Bang, the two men lunged at each other, not with any particularly specific part of their bodies, just to make contact. As large forces played out between them bodies they shuffled left and right. Then one force over tipped the other and one man was pushed out of the ring without question. No match lasted more than twenty seconds it was very very quick.

The loser walked away and the winner crouched on the floor for an extra moment while the singer, I presume, announced the score. As the next fighters could be seen approaching the ring the former winner and the singing man walked away and the next fight began.

Then the slapstick started. It was between a very large sumo wrestler and a taller thinner opponent. The fight seemed normal until they started doing girly slaps at each other and running about the ring shouting, “Honto honto honto.” After that they pulled each other’s hair, argued, threw sand at each other, hit each other with appropriate props and eventually bowed and left while we clapped. They probably performed for a whole five minutes; I don’t know whether it is normal for that to happen, maybe it gives the other wrestlers a break.

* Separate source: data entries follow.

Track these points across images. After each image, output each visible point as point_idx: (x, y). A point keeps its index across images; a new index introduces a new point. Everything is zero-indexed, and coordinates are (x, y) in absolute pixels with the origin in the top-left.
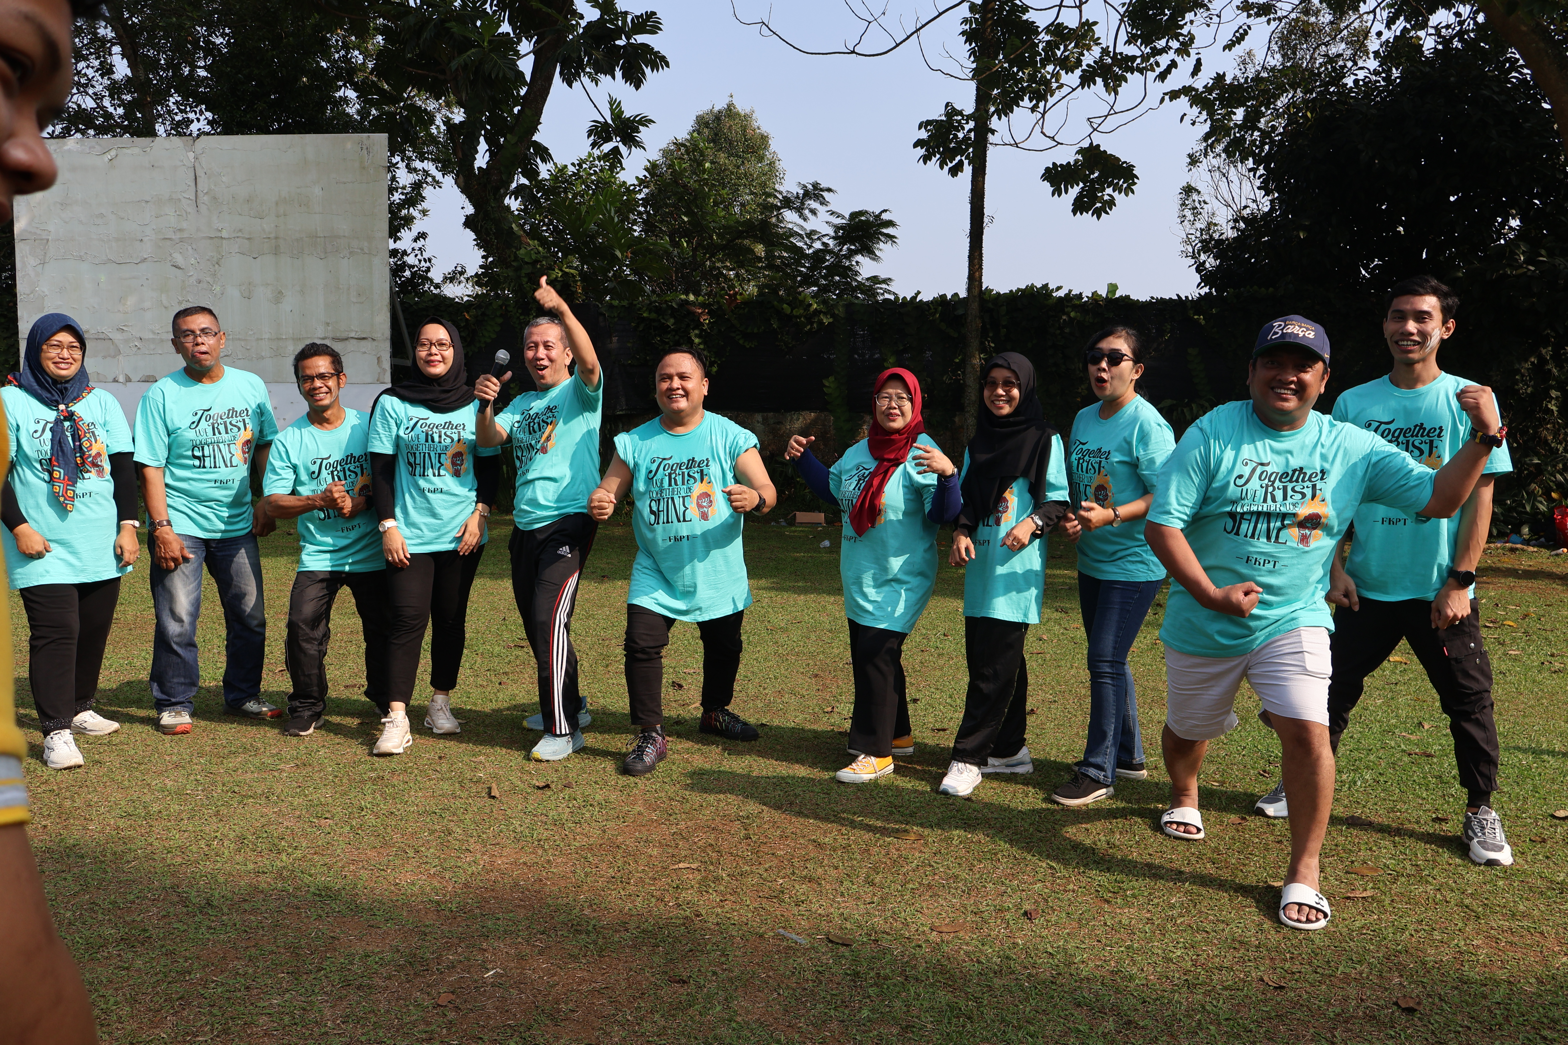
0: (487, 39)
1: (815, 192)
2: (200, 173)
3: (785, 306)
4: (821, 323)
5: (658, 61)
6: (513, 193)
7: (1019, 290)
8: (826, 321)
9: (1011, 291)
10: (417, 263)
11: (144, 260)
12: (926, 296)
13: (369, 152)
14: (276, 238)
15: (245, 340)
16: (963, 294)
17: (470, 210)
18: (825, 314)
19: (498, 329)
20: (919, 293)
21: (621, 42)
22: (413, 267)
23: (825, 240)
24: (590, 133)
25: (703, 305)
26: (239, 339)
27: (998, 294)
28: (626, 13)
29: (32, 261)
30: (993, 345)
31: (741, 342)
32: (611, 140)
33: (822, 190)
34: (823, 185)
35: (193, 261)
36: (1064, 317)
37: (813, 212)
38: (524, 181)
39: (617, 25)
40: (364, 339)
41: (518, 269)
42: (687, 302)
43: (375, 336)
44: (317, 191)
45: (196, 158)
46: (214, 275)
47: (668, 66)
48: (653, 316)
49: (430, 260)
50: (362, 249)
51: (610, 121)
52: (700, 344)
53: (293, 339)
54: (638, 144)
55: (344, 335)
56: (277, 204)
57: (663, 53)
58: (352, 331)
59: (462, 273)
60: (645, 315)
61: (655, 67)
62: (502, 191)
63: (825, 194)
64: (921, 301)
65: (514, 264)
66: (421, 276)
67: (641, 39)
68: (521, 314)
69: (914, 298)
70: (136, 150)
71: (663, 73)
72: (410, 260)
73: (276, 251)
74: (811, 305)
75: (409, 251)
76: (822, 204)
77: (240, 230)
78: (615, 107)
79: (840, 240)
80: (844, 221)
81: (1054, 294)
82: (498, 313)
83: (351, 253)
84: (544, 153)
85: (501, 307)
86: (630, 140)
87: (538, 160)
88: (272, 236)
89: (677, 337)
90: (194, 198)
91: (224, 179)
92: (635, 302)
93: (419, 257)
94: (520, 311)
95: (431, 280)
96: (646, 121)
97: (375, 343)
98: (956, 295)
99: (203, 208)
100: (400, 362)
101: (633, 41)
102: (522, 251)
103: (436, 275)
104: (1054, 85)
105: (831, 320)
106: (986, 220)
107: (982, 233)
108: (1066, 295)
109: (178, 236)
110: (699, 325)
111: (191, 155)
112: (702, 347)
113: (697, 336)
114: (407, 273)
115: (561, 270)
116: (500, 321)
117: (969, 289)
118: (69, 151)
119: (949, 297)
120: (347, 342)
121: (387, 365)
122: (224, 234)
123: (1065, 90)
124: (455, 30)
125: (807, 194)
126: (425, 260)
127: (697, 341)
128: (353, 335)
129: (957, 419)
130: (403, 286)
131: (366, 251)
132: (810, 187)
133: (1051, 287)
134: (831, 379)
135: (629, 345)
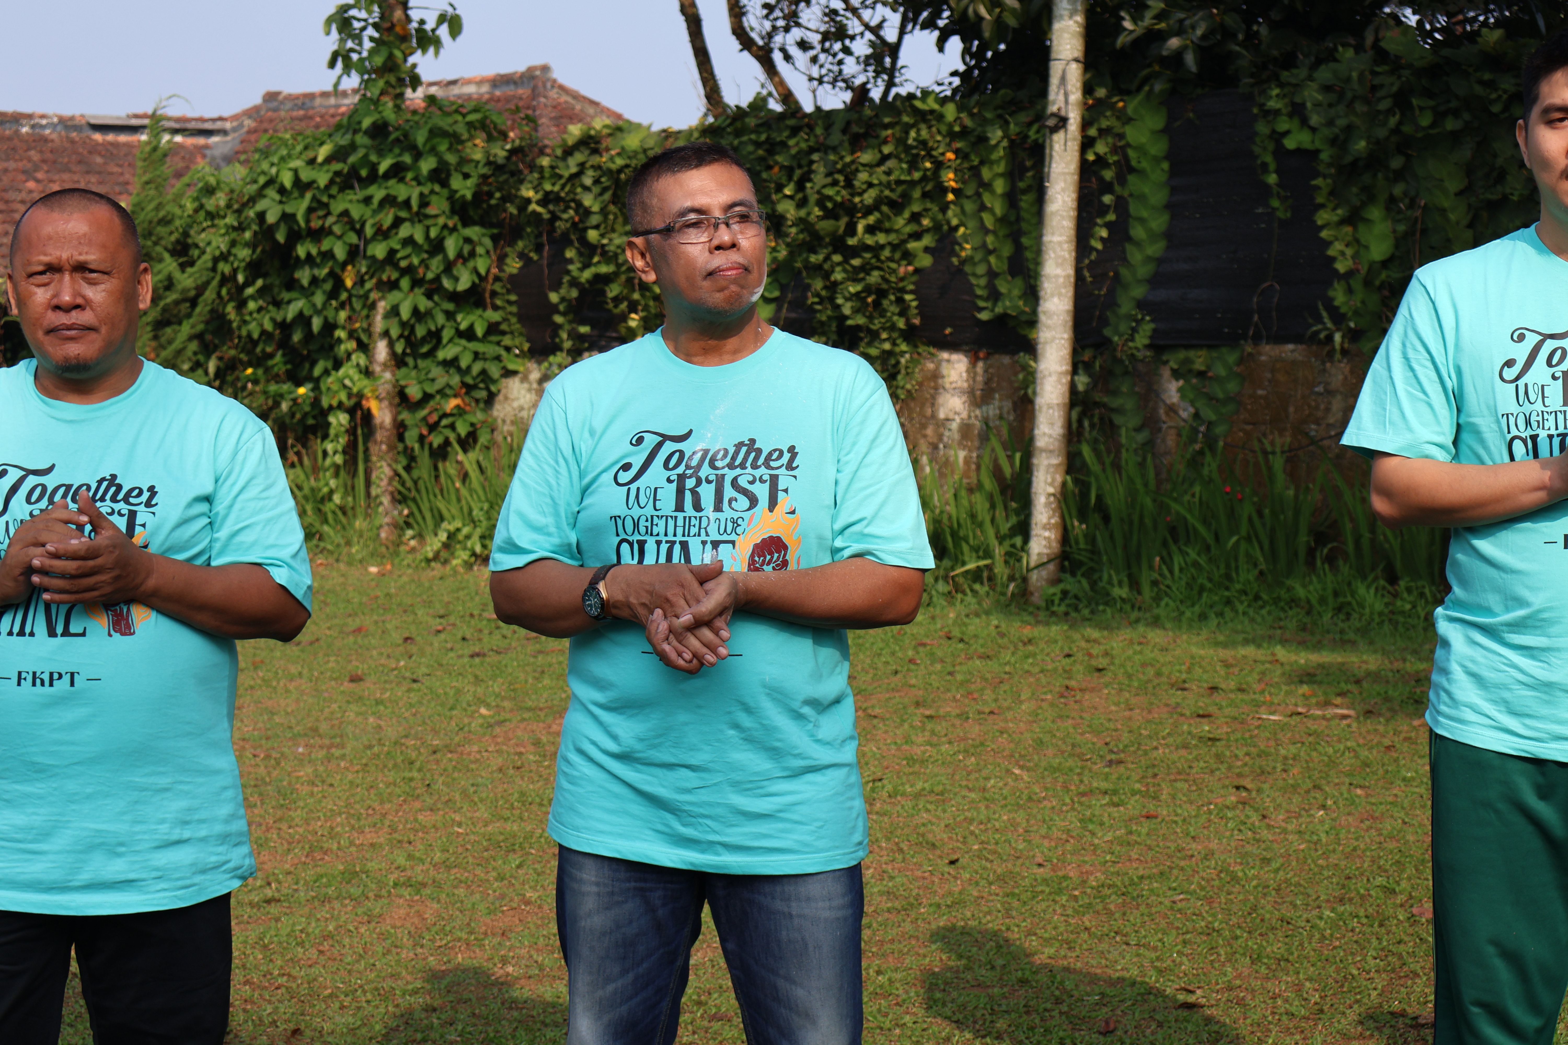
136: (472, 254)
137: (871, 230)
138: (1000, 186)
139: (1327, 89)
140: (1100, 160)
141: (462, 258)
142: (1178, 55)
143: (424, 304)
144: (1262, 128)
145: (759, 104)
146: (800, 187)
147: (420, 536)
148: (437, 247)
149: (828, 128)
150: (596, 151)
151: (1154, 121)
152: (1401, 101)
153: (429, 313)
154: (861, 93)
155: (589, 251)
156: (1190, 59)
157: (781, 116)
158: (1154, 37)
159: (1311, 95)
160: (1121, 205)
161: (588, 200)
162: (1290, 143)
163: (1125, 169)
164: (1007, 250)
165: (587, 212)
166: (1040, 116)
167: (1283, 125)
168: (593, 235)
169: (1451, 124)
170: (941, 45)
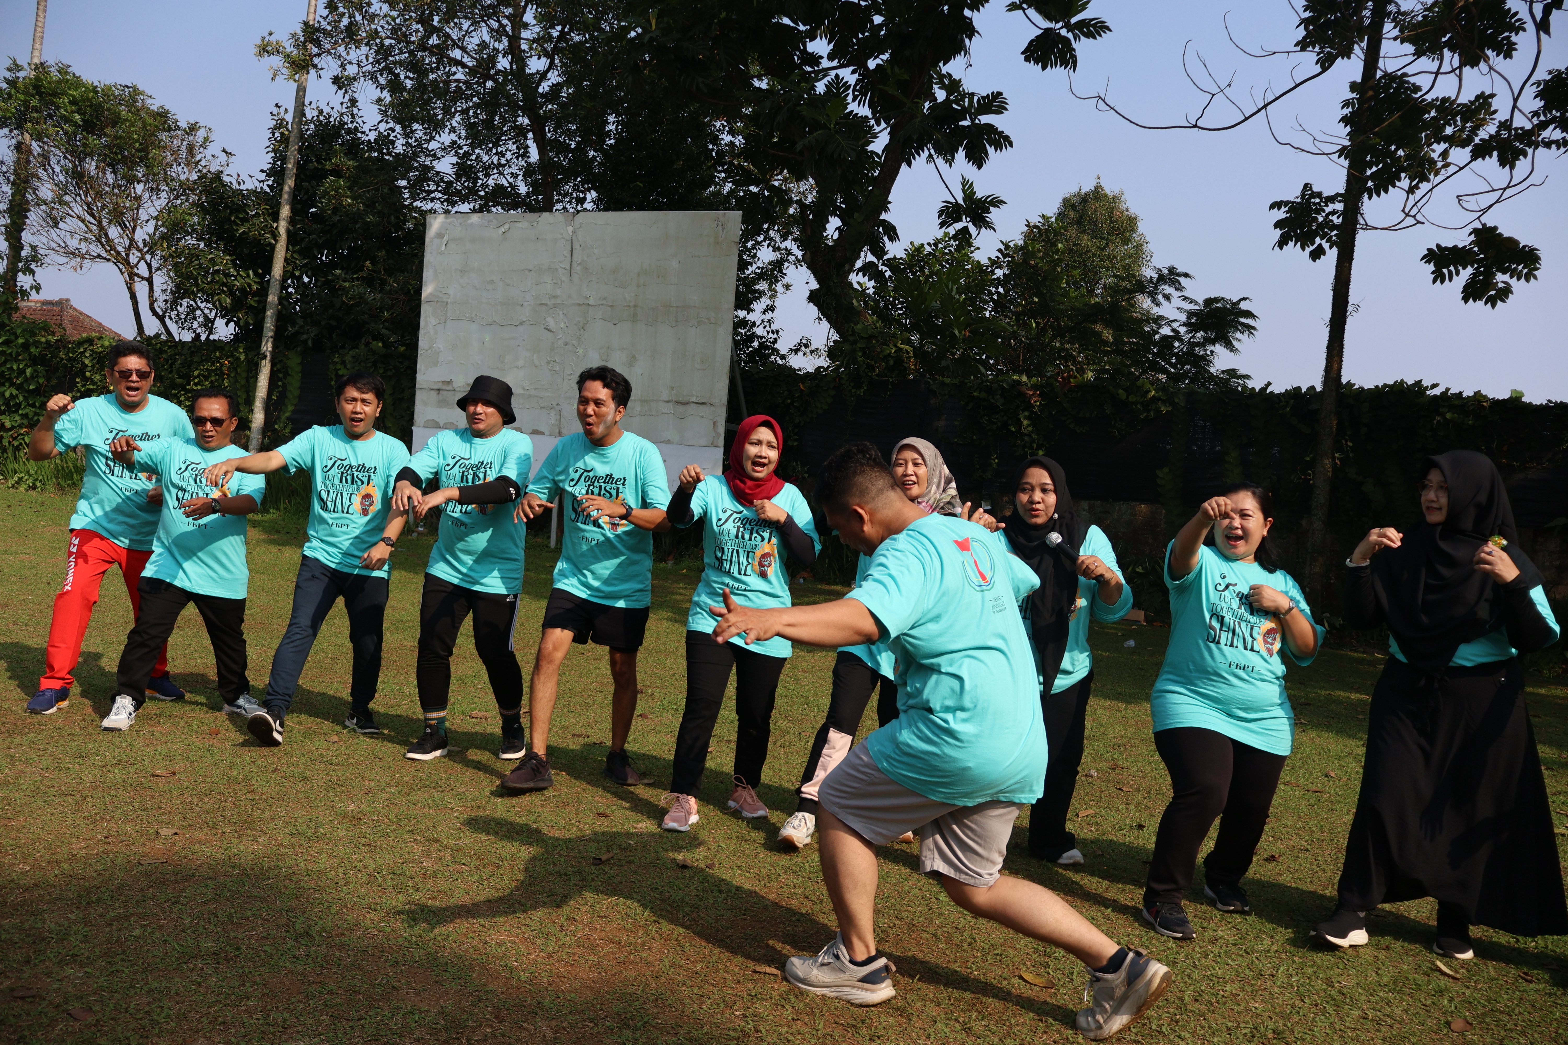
0: (833, 122)
1: (1172, 277)
2: (576, 246)
3: (1121, 391)
4: (1159, 411)
5: (1001, 141)
6: (860, 270)
7: (1385, 385)
8: (1164, 410)
9: (1377, 387)
10: (765, 334)
11: (522, 323)
12: (1278, 388)
13: (723, 229)
14: (635, 306)
16: (1319, 388)
17: (815, 285)
18: (1164, 402)
19: (830, 401)
20: (1269, 384)
21: (966, 123)
22: (762, 337)
23: (1175, 325)
24: (941, 213)
25: (1035, 387)
27: (1362, 389)
28: (973, 94)
29: (433, 321)
30: (1350, 444)
31: (1072, 426)
32: (961, 220)
33: (1179, 275)
34: (1180, 270)
35: (562, 325)
36: (1438, 418)
37: (1167, 297)
38: (871, 258)
39: (963, 107)
40: (703, 403)
41: (855, 343)
42: (1018, 383)
43: (713, 401)
44: (674, 263)
45: (574, 232)
46: (579, 339)
47: (1011, 146)
48: (983, 395)
49: (777, 332)
50: (709, 319)
51: (961, 201)
52: (1028, 426)
53: (641, 401)
54: (989, 225)
55: (686, 399)
56: (638, 275)
57: (1007, 133)
58: (693, 396)
59: (806, 346)
60: (975, 394)
61: (998, 146)
62: (847, 267)
63: (1182, 280)
64: (1272, 392)
65: (851, 339)
66: (767, 348)
67: (984, 119)
69: (1264, 389)
70: (526, 224)
71: (1007, 152)
72: (759, 331)
73: (634, 319)
74: (1149, 391)
75: (758, 323)
76: (1177, 289)
77: (605, 299)
78: (967, 187)
79: (1192, 327)
80: (1197, 307)
81: (1428, 393)
82: (832, 386)
83: (699, 322)
84: (892, 232)
85: (835, 379)
86: (981, 221)
87: (886, 239)
88: (631, 304)
89: (1005, 418)
90: (568, 267)
91: (596, 251)
92: (966, 381)
93: (768, 328)
95: (777, 351)
96: (997, 202)
97: (713, 408)
98: (1312, 388)
99: (575, 277)
100: (733, 427)
101: (977, 121)
102: (859, 326)
103: (783, 346)
104: (1440, 165)
105: (1170, 409)
106: (1350, 308)
107: (1344, 323)
108: (1442, 393)
109: (553, 302)
110: (1030, 407)
111: (570, 229)
112: (1030, 429)
113: (1026, 418)
114: (756, 344)
115: (896, 346)
116: (832, 393)
117: (1325, 383)
118: (472, 224)
119: (1304, 390)
120: (687, 406)
121: (721, 430)
122: (591, 302)
123: (1452, 169)
124: (804, 113)
125: (1162, 278)
126: (773, 332)
127: (1025, 422)
128: (693, 399)
129: (1304, 522)
130: (751, 356)
131: (713, 321)
132: (1166, 271)
133: (1425, 383)
134: (1166, 470)
135: (956, 423)
136: (37, 376)
137: (196, 384)
138: (244, 375)
139: (353, 357)
140: (278, 371)
141: (32, 377)
142: (306, 341)
143: (15, 392)
144: (331, 367)
145: (158, 336)
146: (171, 366)
147: (6, 479)
148: (22, 372)
149: (183, 347)
150: (92, 345)
151: (298, 360)
152: (374, 364)
153: (17, 396)
154: (198, 336)
155: (86, 379)
156: (310, 343)
157: (166, 341)
158: (298, 333)
159: (348, 358)
160: (284, 386)
161: (87, 362)
162: (340, 373)
163: (287, 374)
164: (244, 396)
165: (87, 366)
166: (258, 353)
167: (339, 367)
168: (88, 374)
169: (389, 373)
170: (227, 324)
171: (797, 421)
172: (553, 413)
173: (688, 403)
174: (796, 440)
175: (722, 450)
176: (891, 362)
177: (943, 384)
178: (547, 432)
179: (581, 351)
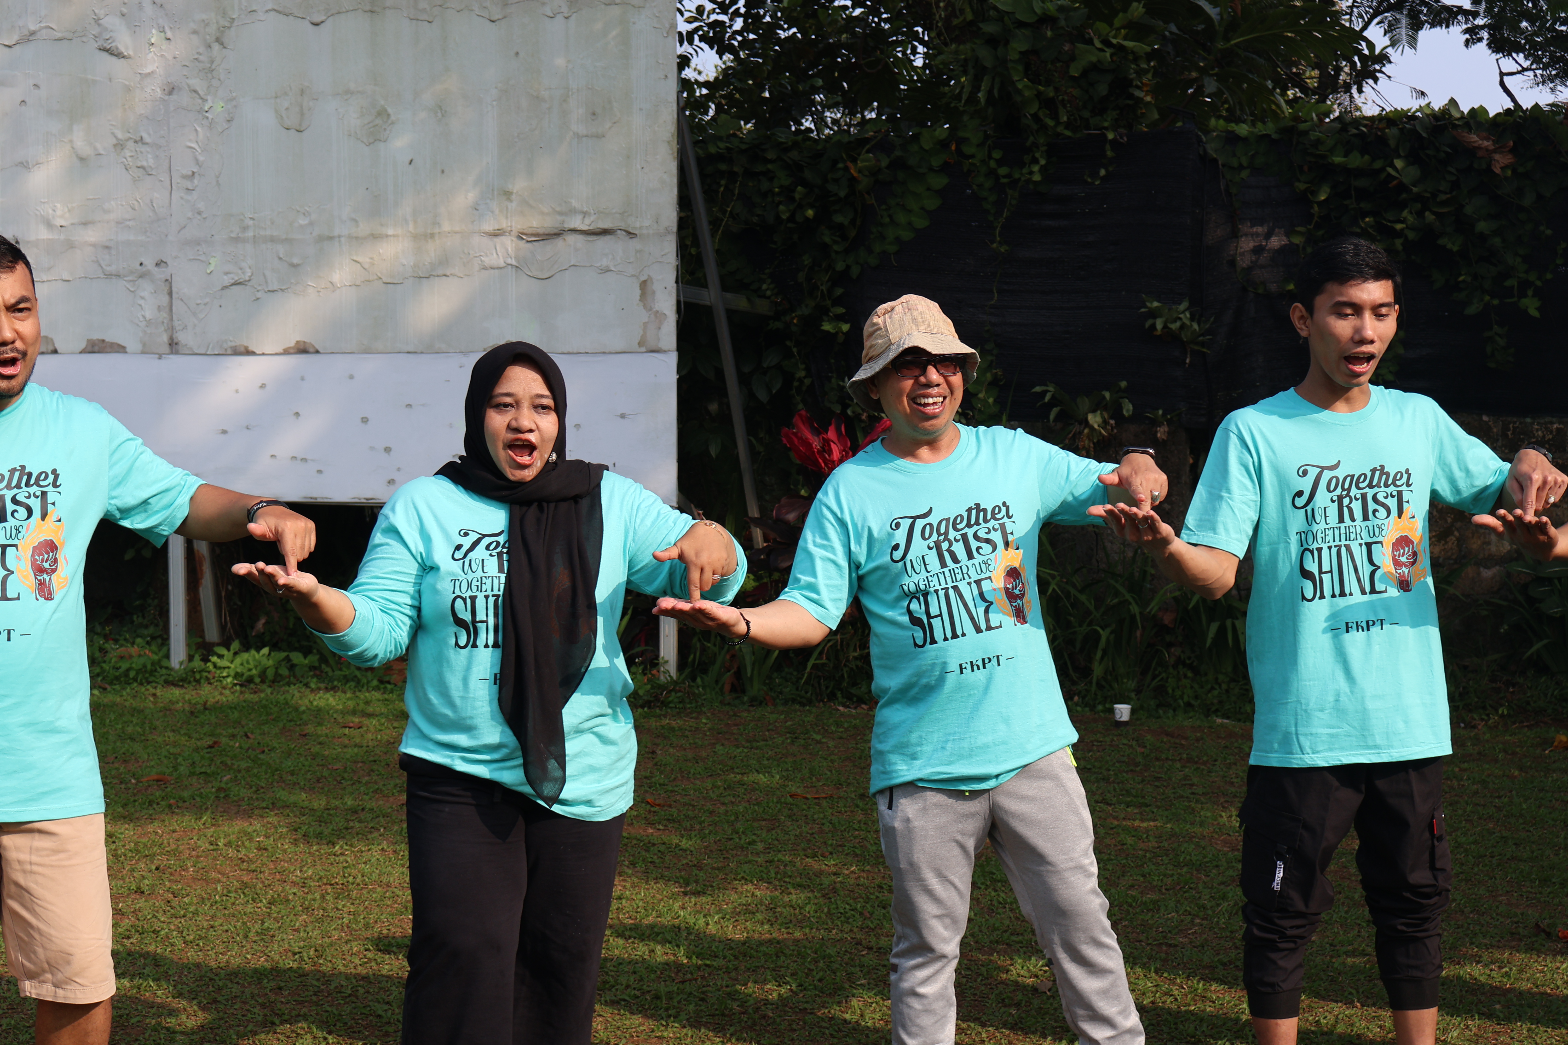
11: (31, 38)
15: (288, 241)
19: (932, 203)
26: (273, 240)
35: (155, 37)
40: (605, 232)
42: (1452, 121)
43: (635, 223)
46: (209, 71)
48: (1356, 160)
55: (552, 224)
58: (573, 211)
60: (1338, 159)
68: (1000, 163)
82: (936, 162)
85: (944, 144)
92: (1303, 126)
94: (997, 155)
97: (635, 244)
116: (939, 181)
120: (559, 243)
121: (666, 302)
128: (576, 222)
171: (840, 266)
172: (146, 289)
173: (558, 234)
174: (840, 318)
175: (672, 359)
176: (1102, 89)
177: (1232, 139)
178: (132, 345)
179: (217, 107)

The Japanese guy sitting next to me started to make conversation. He knew the Italian girl somehow and via the use of two electronic dictionaries he was able to tell me that he liked trains, especially steam trains, which were invented in Britain. We talked about how expensive Tokyo is compared to Britain, about what I was doing in Japan, how he is looking for a job and that sadly there were not many steam trains left in the UK.

After the fights were over all the winners returned to the ring wearing large pieces of material on their fronts, kind of like beach towels hanging from their sumo belts. The singing man stood in the middle doing his job and the wrestlers clapped and chanted too, occasionally looking out into the audience and subtly waving at people with cameras. The singing man handed the microphone to one of the more multi-talented wrestlers who took his place and began to sing instead. This went on for a long long time. Most of my class was leaving and I was thinking about dong the same. Eventually all the wrestlers stomped off. But then they came back! This time there was a man in a white kimono leading them and holding some kind of important artefact. They all walked around the ring sombrely.

It was time to leave. I had the feeling that my conversation with the Japanese guy was going rather well and when I made the move to go he told me his name. I told him mine and then he asked me if I had a pen. I did but the Italian girl got their first. From his bag he pulled out a little square notebook and wrote his name and telephone number on a page. I wrote my name and email in his book and he said thanks and so did I.

Stepping into the future slightly, he emailed me the same night. He said this:

HI!!

I am ******** (I’m hiding his name, though imagine if it was this, it’d be so hard to pronounce)

thank you for your conversations in YASUKUNI temple with watching SUMO today.

Please you have mucg interestings( about Japanese traditional cultures ) ! I think so

I was happy today

See you next time !(σ

_
( ´
ω)
( つ旦O
と_)_)

So there we go. What do you think? Pig or cat? Has the ears of a cat, the nose of a pig but the boxing gloves of neither. Hmmm.